**Problem description**
Using the data below, repeat all of it precisely.

**Transcribed page contents**
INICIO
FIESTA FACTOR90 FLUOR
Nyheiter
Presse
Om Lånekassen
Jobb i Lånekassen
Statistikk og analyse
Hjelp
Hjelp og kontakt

**Expected answer**
INICIO
FIESTA FACTOR90 FLUOR
Nyheiter
Presse
Om Lånekassen
Jobb i Lånekassen
Statistikk og analyse
Hjelp
Hjelp og kontakt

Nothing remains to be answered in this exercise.